■ **What is needed**:
In the Irish Coursing Club text, copy out everything from "Irish amateur sporting" down to "in Northern Ireland.", substituting "member clubs" for "affiliated clubs".

** Selected text follows **

Irish Coursing Club
- Formation: 1916
- Type: Sports Association
- Purpose: The management and promotion of Irish hare coursing^{[broken anchor]}
- Headquarters: Davis Road, Clonmel, County Tipperary
- Region served: Worldwide
- Official language: English
- Staff: Limited full-time staff
- Website: irishcoursingclub.ie

= Irish Coursing Club =

Irish amateur sporting and cultural organisation

The Irish Coursing Club (ICC) is the national association for hare coursing in Ireland. Founded in 1916, it consists of 89 affiliated clubs on the Island of Ireland and acts as the official authority for the Irish variety of the sport. It solely controlled and administrated Greyhound racing in Ireland until the creation of the Irish Greyhound Board in 1958, however it still continues to do so in Northern Ireland.

==National Meetings==
The association holds two national meets, the National Meeting at the Clonmel Greyhound Stadium in County Tipperary in February, being the most important event in the coursing calendar, attracting 10,000 spectators, and claimed by its organisers to be worth up to €16 million for the local economy, and the Irish Cup at the County Limerick Coursing Club a few weeks afterwards.

==Conservation==
A study in 2010 by Dr Neil Reid at Queen's University Belfast found that the density of hares in ICC preserves was eighteen times higher than in the wild in Ireland. It is claimed by the ICC that without regulated coursing there would be an increase of unregulated illegal hunting.

** End of Selected text **
** Source data follows **

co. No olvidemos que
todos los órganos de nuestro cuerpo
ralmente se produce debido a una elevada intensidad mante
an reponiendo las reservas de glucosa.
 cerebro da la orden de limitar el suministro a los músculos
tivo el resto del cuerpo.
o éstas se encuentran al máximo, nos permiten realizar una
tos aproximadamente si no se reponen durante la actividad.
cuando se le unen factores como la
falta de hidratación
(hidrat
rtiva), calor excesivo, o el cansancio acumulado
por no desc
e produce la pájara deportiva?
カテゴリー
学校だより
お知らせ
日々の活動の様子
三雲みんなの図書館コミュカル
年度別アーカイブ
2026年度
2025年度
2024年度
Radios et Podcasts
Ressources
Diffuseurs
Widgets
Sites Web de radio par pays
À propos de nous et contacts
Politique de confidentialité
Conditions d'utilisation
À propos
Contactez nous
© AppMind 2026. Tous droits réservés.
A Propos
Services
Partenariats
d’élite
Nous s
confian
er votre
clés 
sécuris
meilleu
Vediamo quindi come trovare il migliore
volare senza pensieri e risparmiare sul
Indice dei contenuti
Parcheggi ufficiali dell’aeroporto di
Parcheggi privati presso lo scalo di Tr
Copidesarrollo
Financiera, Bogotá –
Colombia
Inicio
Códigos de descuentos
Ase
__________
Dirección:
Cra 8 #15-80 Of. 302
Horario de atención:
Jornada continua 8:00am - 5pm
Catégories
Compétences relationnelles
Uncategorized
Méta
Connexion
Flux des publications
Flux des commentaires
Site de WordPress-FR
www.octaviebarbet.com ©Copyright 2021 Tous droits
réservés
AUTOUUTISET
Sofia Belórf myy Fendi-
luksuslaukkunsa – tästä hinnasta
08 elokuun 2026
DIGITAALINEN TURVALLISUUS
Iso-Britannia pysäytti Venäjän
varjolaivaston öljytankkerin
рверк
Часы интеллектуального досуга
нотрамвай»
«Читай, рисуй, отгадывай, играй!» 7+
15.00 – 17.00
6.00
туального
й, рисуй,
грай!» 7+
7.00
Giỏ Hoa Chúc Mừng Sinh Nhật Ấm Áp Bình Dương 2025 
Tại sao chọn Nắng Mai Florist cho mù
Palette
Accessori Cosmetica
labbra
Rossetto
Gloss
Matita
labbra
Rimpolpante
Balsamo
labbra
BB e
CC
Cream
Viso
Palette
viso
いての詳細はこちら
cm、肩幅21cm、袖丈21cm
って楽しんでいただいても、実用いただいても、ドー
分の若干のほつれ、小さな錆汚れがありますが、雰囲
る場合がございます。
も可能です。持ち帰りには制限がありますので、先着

** End of Source data **

■ **Solved exercise**:
Irish amateur sporting and cultural organisation

The Irish Coursing Club (ICC) is the national association for hare coursing in Ireland. Founded in 1916, it consists of 89 member clubs on the Island of Ireland and acts as the official authority for the Irish variety of the sport. It solely controlled and administrated Greyhound racing in Ireland until the creation of the Irish Greyhound Board in 1958, however it still continues to do so in Northern Ireland.